*TASK INSTRUCTIONS*: Where the data below has the string "Bilgola", return the whole line.

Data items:
*** Begin section ***

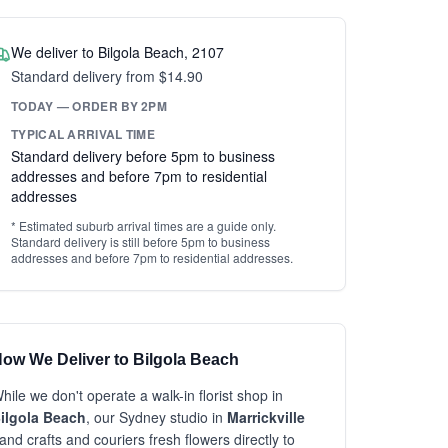
We deliver to Bilgola Beach, 2107
Standard delivery from $14.90
TODAY — ORDER BY 2PM
TYPICAL ARRIVAL TIME
Standard delivery before 5pm to business
addresses and before 7pm to residential
addresses
* Estimated suburb arrival times are a guide only.
Standard delivery is still before 5pm to business
addresses and before 7pm to residential addresses.
ow We Deliver to Bilgola Beach
hile we don't operate a walk-in florist shop in
ilgola Beach
, our Sydney studio in
Marrickville
and crafts and couriers fresh flowers directly to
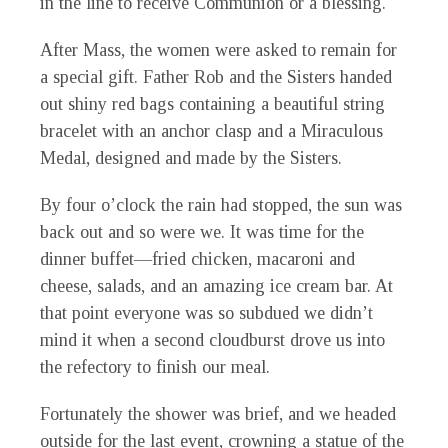
in the line to receive Communion or a blessing.
After Mass, the women were asked to remain for
a special gift. Father Rob and the Sisters handed
out shiny red bags containing a beautiful string
bracelet with an anchor clasp and a Miraculous
Medal, designed and made by the Sisters.
By four o’clock the rain had stopped, the sun was
back out and so were we. It was time for the
dinner buffet—fried chicken, macaroni and
cheese, salads, and an amazing ice cream bar. At
that point everyone was so subdued we didn’t
mind it when a second cloudburst drove us into
the refectory to finish our meal.
Fortunately the shower was brief, and we headed
outside for the last event, crowning a statue of the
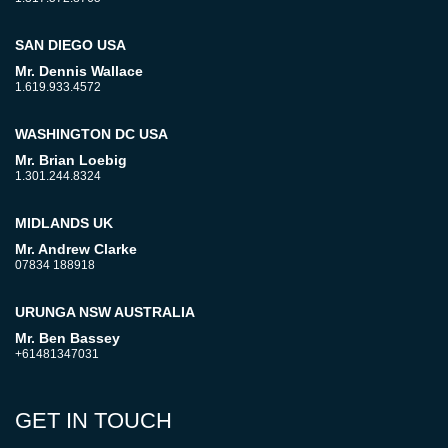
SAN DIEGO USA
Mr. Dennis Wallace
1.619.933.4572
WASHINGTON DC USA
Mr. Brian Loebig
1.301.244.8324
MIDLANDS UK
Mr. Andrew Clarke
07834 188918
URUNGA NSW AUSTRALIA
Mr. Ben Bassey
+61481347031
GET IN TOUCH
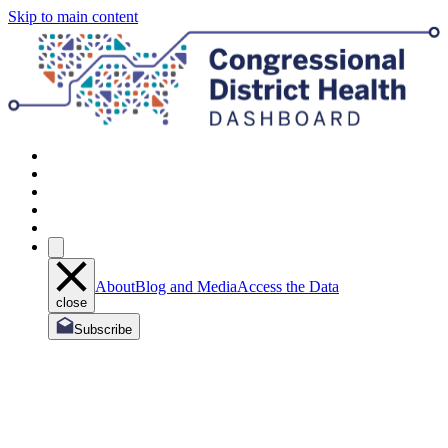
Skip to main content
About
Blog and Media
Access the Data
close
Subscribe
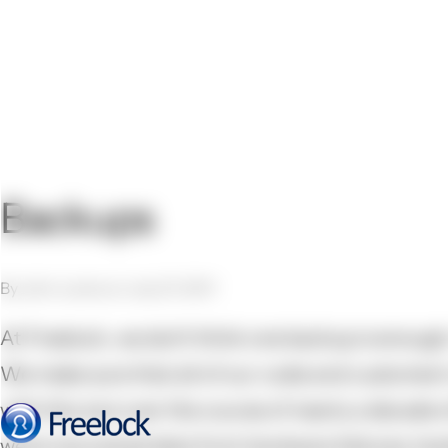
Backups
By John Locke on July 27, 2011
At Freelock, we don't think one backup is enough.
We make sure that all of our code and customers'
with this, but over the course of nearly a decade
we've recovered data from hardware failures, hac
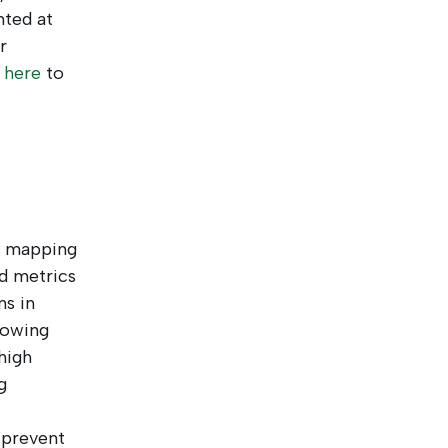
nted at
r
k
here
to
y mapping
d metrics
ns in
lowing
high
g
 prevent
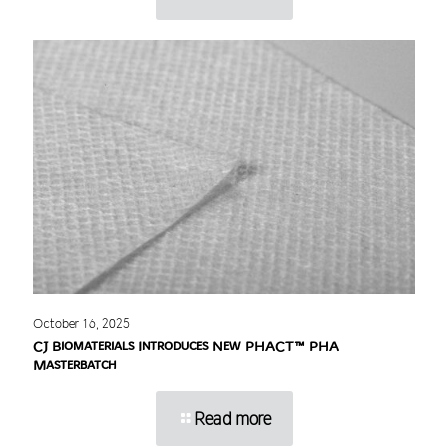
October 16, 2025
CJ Biomaterials Introduces New PHACT™ PHA
Masterbatch
Read more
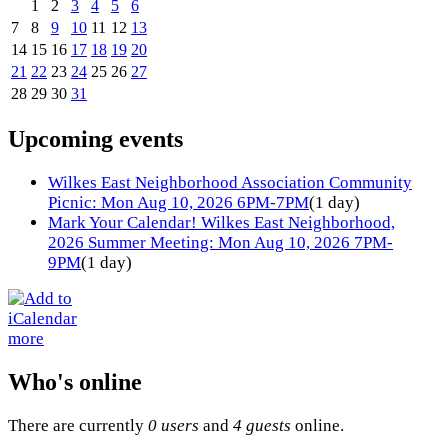
1
2
3
4
5
6
7
8
9
10
11
12
13
14
15
16
17
18
19
20
21
22
23
24
25
26
27
28
29
30
31
Upcoming events
Wilkes East Neighborhood Association Community
Picnic: Mon Aug 10, 2026 6PM-7PM
(1 day)
Mark Your Calendar! Wilkes East Neighborhood,
2026 Summer Meeting: Mon Aug 10, 2026 7PM-
9PM
(1 day)
more
Who's online
There are currently
0 users
and
4 guests
online.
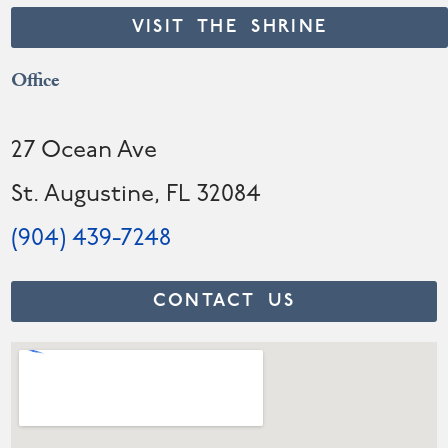
VISIT THE SHRINE
Office
27 Ocean Ave
St. Augustine, FL 32084
(904) 439-7248
CONTACT US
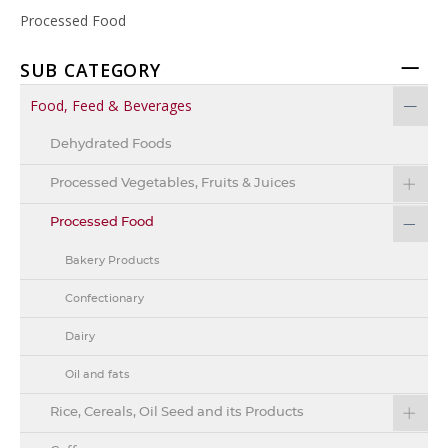
Processed Food
SUB CATEGORY
Food, Feed & Beverages
Dehydrated Foods
Processed Vegetables, Fruits & Juices
Processed Food
Bakery Products
Confectionary
Dairy
Oil and fats
Rice, Cereals, Oil Seed and its Products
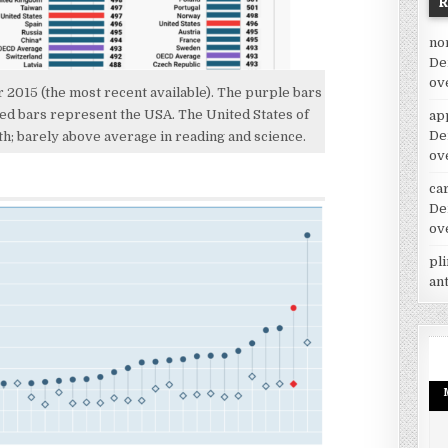
no
De
ov
2015 (the most recent available). The purple bars
ed bars represent the USA. The United States of
ap
De
h; barely above average in reading and science.
ov
car
De
ov
pl
an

*** End section ***

*EXERCISE RESULT*:
We deliver to Bilgola Beach, 2107
ow We Deliver to Bilgola Beach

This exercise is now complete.